Plakophilin-2 mutations are the major determinant of familial arrhythmogenic right ventricular dysplasia/cardiomyopathy.

Circulation 2006 Apr 27;113(13):1650-8. Epub 2006 Mar 27.

Department of Clinical Genetics, University Medical Center Groningen, University of Groningen, Groningen, The Netherlands.

Background: Mutations in the plakophilin-2 gene (PKP2) have been found in patients with arrhythmogenic right ventricular dysplasia/cardiomyopathy (ARVC). Hence, genetic screening can potentially be a valuable tool in the diagnostic workup of patients with ARVC.
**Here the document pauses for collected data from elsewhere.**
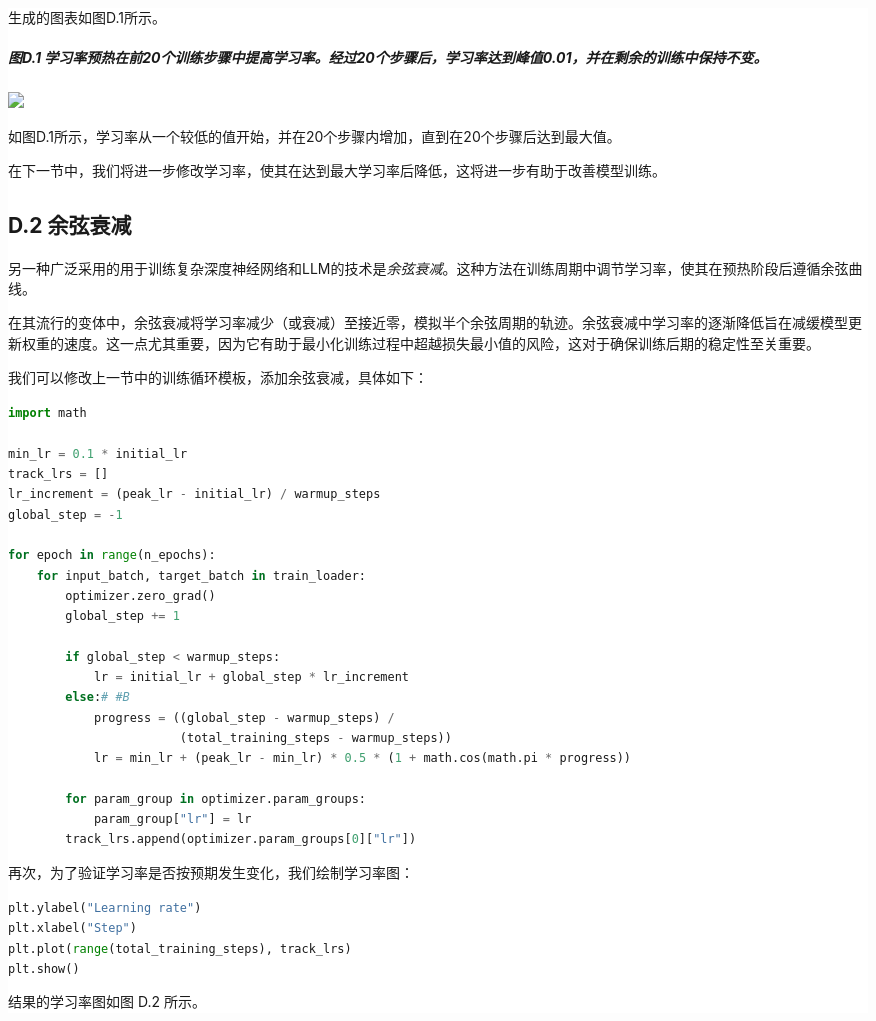 生成的图表如图D.1所示。

##### 图D.1 学习率预热在前20个训练步骤中提高学习率。经过20个步骤后，学习率达到峰值0.01，并在剩余的训练中保持不变。

![](images/D__image001.png)

如图D.1所示，学习率从一个较低的值开始，并在20个步骤内增加，直到在20个步骤后达到最大值。

在下一节中，我们将进一步修改学习率，使其在达到最大学习率后降低，这将进一步有助于改善模型训练。

## D.2 余弦衰减

另一种广泛采用的用于训练复杂深度神经网络和LLM的技术是*余弦衰减*。这种方法在训练周期中调节学习率，使其在预热阶段后遵循余弦曲线。

在其流行的变体中，余弦衰减将学习率减少（或衰减）至接近零，模拟半个余弦周期的轨迹。余弦衰减中学习率的逐渐降低旨在减缓模型更新权重的速度。这一点尤其重要，因为它有助于最小化训练过程中超越损失最小值的风险，这对于确保训练后期的稳定性至关重要。

我们可以修改上一节中的训练循环模板，添加余弦衰减，具体如下：

```py
import math

min_lr = 0.1 * initial_lr
track_lrs = []
lr_increment = (peak_lr - initial_lr) / warmup_steps
global_step = -1

for epoch in range(n_epochs):
    for input_batch, target_batch in train_loader:
        optimizer.zero_grad()
        global_step += 1

        if global_step < warmup_steps:
            lr = initial_lr + global_step * lr_increment  
        else:# #B
            progress = ((global_step - warmup_steps) / 
                        (total_training_steps - warmup_steps))
            lr = min_lr + (peak_lr - min_lr) * 0.5 * (1 + math.cos(math.pi * progress))

        for param_group in optimizer.param_groups:
            param_group["lr"] = lr
        track_lrs.append(optimizer.param_groups[0]["lr"])
```

再次，为了验证学习率是否按预期发生变化，我们绘制学习率图：

```py
plt.ylabel("Learning rate")
plt.xlabel("Step")
plt.plot(range(total_training_steps), track_lrs)
plt.show()
```

结果的学习率图如图 D.2 所示。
Methods And Results: To establish the prevalence and character of PKP2 mutations and to study potential differences in the associated phenotype, we evaluated 96 index patients, including 56 who fulfilled the published task force criteria. In addition, 114 family members from 34 of these 56 ARVC index patients were phenotyped. In 24 of these 56 ARVC patients (43%), 14 different (11 novel) PKP2 mutations were identified. Four different mutations were found more than once; haplotype analyses revealed identical haplotypes in the different mutation carriers, suggesting founder mutations. No specific genotype-phenotype correlations could be identified, except that negative T waves in V(2) and V(3) occurred more often in PKP2 mutation carriers (P<0.05). Of the 34 index patients whose family members were phenotyped, 23 familial cases were identified. PKP2 mutations were identified in 16 of these 23 ARVC index patients (70%) with familial ARVC. On the other hand, no PKP2 mutations at all were found in 11 probands without additional affected family members (P<0.001).

Conclusions: PKP2 mutations can be identified in nearly half of the Dutch patients fulfilling the ARVC criteria. In familial ARVC, even the vast majority (70%) is caused by PKP2 mutations. However, nonfamilial ARVC is not related to PKP2. The high yield of mutational analysis in familial ARVC is unique in inherited cardiomyopathies.